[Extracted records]
⁂

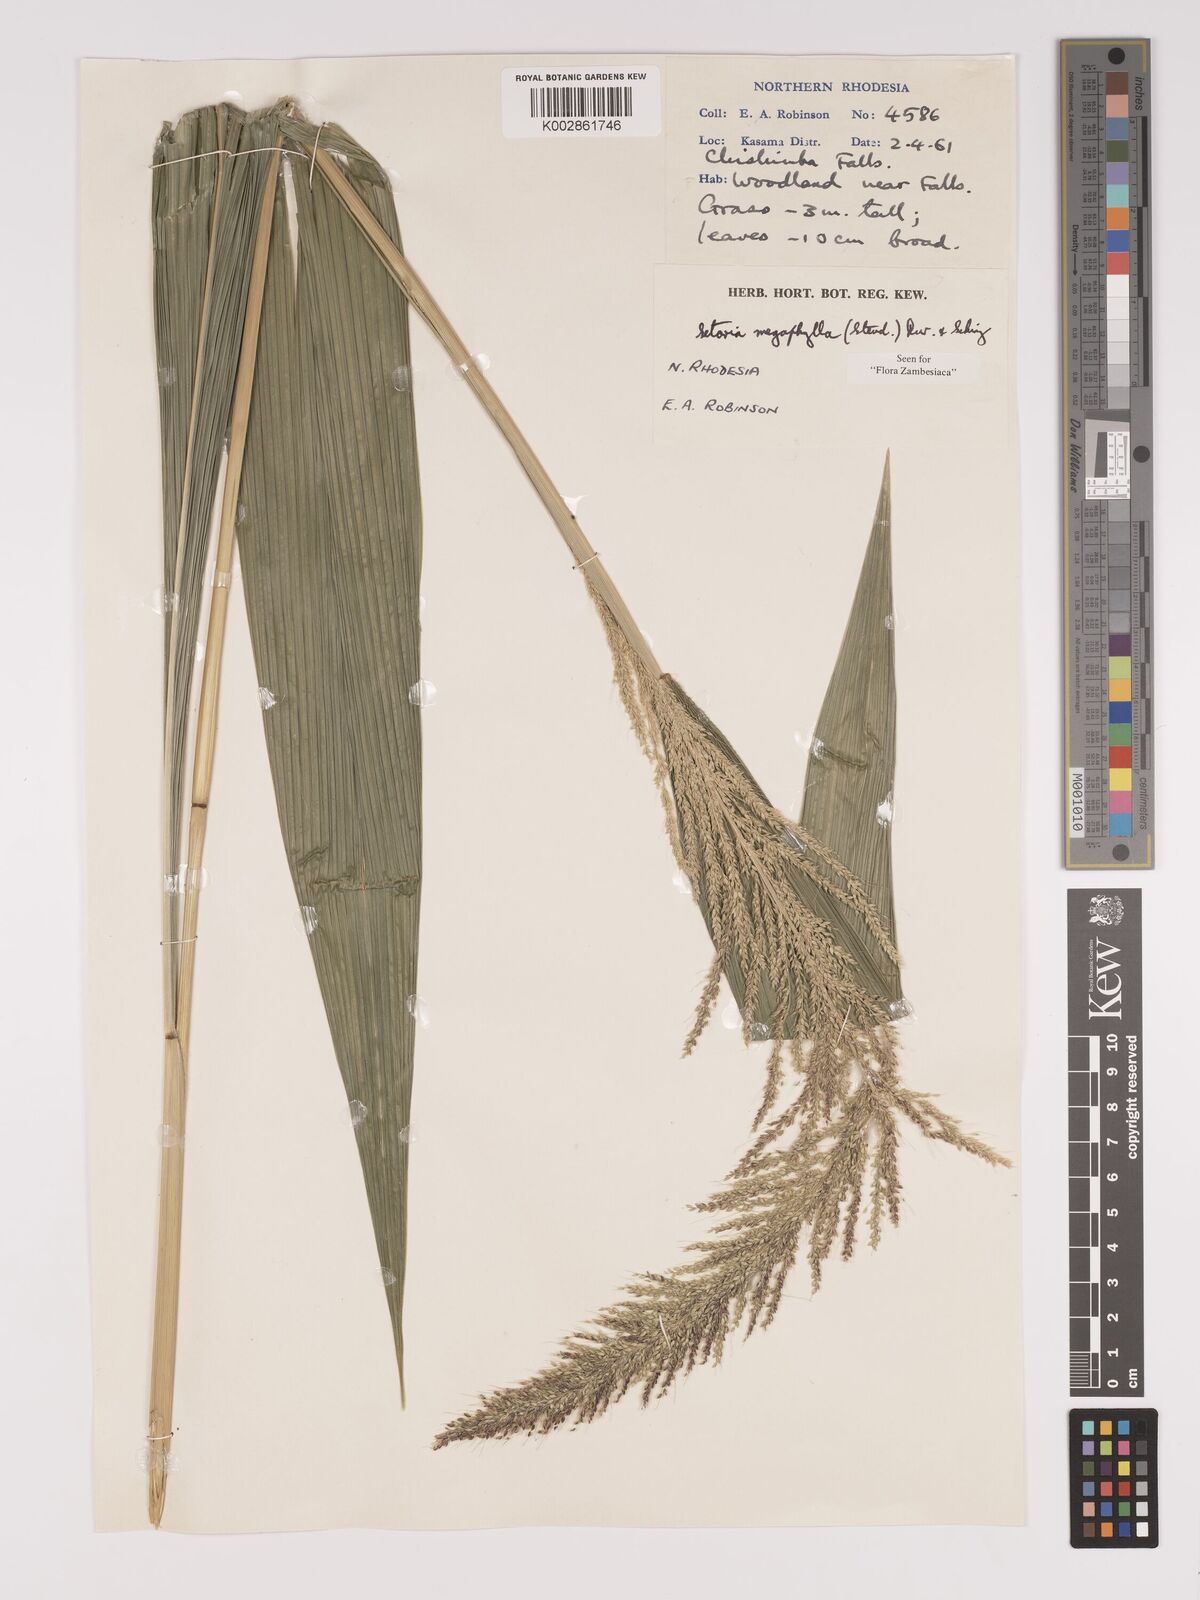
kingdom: Plantae
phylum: Tracheophyta
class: Liliopsida
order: Poales
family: Poaceae
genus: Setaria
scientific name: Setaria megaphylla
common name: Bigleaf bristlegrass
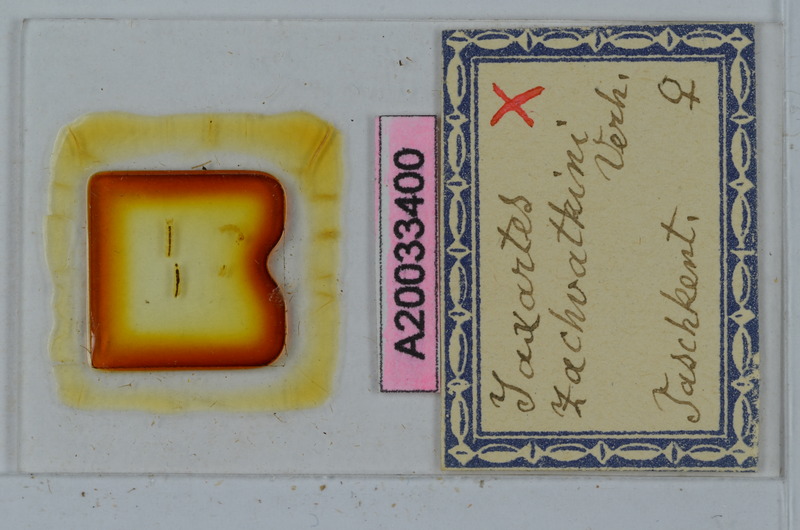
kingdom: Animalia
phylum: Arthropoda
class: Diplopoda
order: Polydesmida
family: Polydesmidae
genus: Jaxartes
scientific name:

⁂

▶ Problem
Print the listing word for word from the line holding "family: Poaceae" through the end, with both ends included. Leave the pictures out of your answer.

▶ Task result
family: Poaceae
genus: Setaria
scientific name: Setaria megaphylla
common name: Bigleaf bristlegrass
kingdom: Animalia
phylum: Arthropoda
class: Diplopoda
order: Polydesmida
family: Polydesmidae
genus: Jaxartes
scientific name:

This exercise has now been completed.